== THE RECORDS

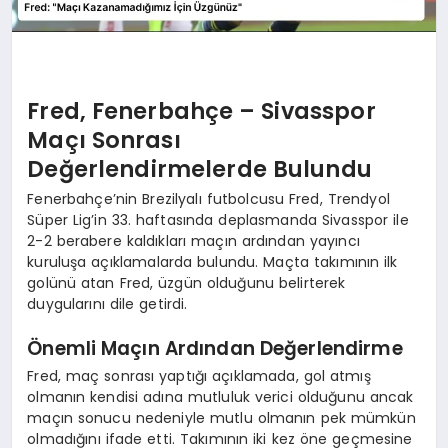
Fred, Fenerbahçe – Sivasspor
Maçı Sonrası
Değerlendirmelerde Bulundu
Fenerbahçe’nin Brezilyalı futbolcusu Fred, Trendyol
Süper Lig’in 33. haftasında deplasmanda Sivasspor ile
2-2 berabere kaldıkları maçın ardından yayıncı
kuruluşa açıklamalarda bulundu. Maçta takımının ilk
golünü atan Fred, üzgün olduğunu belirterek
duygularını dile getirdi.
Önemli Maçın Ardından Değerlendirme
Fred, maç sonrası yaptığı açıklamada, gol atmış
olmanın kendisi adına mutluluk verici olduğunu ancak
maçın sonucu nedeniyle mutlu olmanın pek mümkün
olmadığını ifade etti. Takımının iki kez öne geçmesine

====
== THE RECORDS

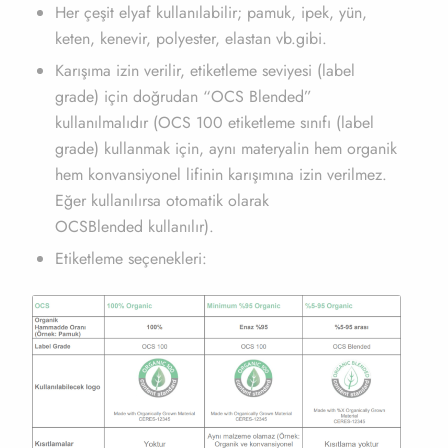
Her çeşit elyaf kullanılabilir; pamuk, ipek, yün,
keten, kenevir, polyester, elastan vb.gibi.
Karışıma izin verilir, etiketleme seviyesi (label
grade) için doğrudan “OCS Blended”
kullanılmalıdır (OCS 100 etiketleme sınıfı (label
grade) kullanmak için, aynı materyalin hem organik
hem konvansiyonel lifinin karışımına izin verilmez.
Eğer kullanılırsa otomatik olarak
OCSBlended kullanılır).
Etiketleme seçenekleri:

====

* **WORK REQUEST**
Set down again, word for word, the stretch of records from the line with "golünü atan Fred, üzgün olduğunu belirterek" to the line with "olmadığını ifade etti.", both of those lines included.

* **THE COMPLETED TASK**
golünü atan Fred, üzgün olduğunu belirterek
duygularını dile getirdi.
Önemli Maçın Ardından Değerlendirme
Fred, maç sonrası yaptığı açıklamada, gol atmış
olmanın kendisi adına mutluluk verici olduğunu ancak
maçın sonucu nedeniyle mutlu olmanın pek mümkün
olmadığını ifade etti. Takımının iki kez öne geçmesine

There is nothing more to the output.